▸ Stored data
========================================

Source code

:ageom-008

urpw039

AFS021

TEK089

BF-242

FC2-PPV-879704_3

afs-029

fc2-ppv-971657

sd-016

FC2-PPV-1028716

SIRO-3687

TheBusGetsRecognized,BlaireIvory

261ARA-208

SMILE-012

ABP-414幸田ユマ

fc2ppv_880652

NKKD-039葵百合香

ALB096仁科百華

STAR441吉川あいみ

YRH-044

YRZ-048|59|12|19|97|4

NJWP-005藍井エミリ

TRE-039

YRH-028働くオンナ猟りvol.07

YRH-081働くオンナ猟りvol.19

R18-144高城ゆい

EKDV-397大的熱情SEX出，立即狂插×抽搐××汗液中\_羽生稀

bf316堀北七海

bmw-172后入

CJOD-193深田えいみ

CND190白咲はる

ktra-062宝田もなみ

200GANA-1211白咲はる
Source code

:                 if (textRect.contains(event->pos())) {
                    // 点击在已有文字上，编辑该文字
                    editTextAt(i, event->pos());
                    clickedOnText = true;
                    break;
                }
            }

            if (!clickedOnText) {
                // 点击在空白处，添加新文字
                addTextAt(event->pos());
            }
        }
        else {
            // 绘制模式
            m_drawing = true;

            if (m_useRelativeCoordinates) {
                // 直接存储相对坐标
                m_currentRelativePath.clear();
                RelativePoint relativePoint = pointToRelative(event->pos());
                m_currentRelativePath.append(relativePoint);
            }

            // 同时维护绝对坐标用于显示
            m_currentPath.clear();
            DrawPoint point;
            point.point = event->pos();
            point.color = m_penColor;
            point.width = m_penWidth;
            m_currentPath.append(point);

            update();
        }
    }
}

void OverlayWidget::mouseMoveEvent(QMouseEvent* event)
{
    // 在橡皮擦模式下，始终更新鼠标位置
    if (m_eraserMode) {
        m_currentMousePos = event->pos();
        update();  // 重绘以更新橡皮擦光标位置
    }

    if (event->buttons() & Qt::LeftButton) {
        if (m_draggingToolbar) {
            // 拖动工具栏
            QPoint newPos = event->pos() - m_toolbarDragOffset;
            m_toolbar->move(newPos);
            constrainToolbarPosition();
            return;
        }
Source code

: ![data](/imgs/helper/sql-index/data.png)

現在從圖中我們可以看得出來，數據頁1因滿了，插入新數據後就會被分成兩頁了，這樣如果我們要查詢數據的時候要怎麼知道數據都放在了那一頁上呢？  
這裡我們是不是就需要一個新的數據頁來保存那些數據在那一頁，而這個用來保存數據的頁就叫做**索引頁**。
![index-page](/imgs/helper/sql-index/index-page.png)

========================================

▸ EXERCISE DETAILS
Can you restate every record above word for word?

▸ WRITTEN REPLY
Source code

:ageom-008

urpw039

AFS021

TEK089

BF-242

FC2-PPV-879704_3

afs-029

fc2-ppv-971657

sd-016

FC2-PPV-1028716

SIRO-3687

TheBusGetsRecognized,BlaireIvory

261ARA-208

SMILE-012

ABP-414幸田ユマ

fc2ppv_880652

NKKD-039葵百合香

ALB096仁科百華

STAR441吉川あいみ

YRH-044

YRZ-048|59|12|19|97|4

NJWP-005藍井エミリ

TRE-039

YRH-028働くオンナ猟りvol.07

YRH-081働くオンナ猟りvol.19

R18-144高城ゆい

EKDV-397大的熱情SEX出，立即狂插×抽搐××汗液中\_羽生稀

bf316堀北七海

bmw-172后入

CJOD-193深田えいみ

CND190白咲はる

ktra-062宝田もなみ

200GANA-1211白咲はる
Source code

:                 if (textRect.contains(event->pos())) {
                    // 点击在已有文字上，编辑该文字
                    editTextAt(i, event->pos());
                    clickedOnText = true;
                    break;
                }
            }

            if (!clickedOnText) {
                // 点击在空白处，添加新文字
                addTextAt(event->pos());
            }
        }
        else {
            // 绘制模式
            m_drawing = true;

            if (m_useRelativeCoordinates) {
                // 直接存储相对坐标
                m_currentRelativePath.clear();
                RelativePoint relativePoint = pointToRelative(event->pos());
                m_currentRelativePath.append(relativePoint);
            }

            // 同时维护绝对坐标用于显示
            m_currentPath.clear();
            DrawPoint point;
            point.point = event->pos();
            point.color = m_penColor;
            point.width = m_penWidth;
            m_currentPath.append(point);

            update();
        }
    }
}

void OverlayWidget::mouseMoveEvent(QMouseEvent* event)
{
    // 在橡皮擦模式下，始终更新鼠标位置
    if (m_eraserMode) {
        m_currentMousePos = event->pos();
        update();  // 重绘以更新橡皮擦光标位置
    }

    if (event->buttons() & Qt::LeftButton) {
        if (m_draggingToolbar) {
            // 拖动工具栏
            QPoint newPos = event->pos() - m_toolbarDragOffset;
            m_toolbar->move(newPos);
            constrainToolbarPosition();
            return;
        }
Source code

: ![data](/imgs/helper/sql-index/data.png)

現在從圖中我們可以看得出來，數據頁1因滿了，插入新數據後就會被分成兩頁了，這樣如果我們要查詢數據的時候要怎麼知道數據都放在了那一頁上呢？  
這裡我們是不是就需要一個新的數據頁來保存那些數據在那一頁，而這個用來保存數據的頁就叫做**索引頁**。
![index-page](/imgs/helper/sql-index/index-page.png)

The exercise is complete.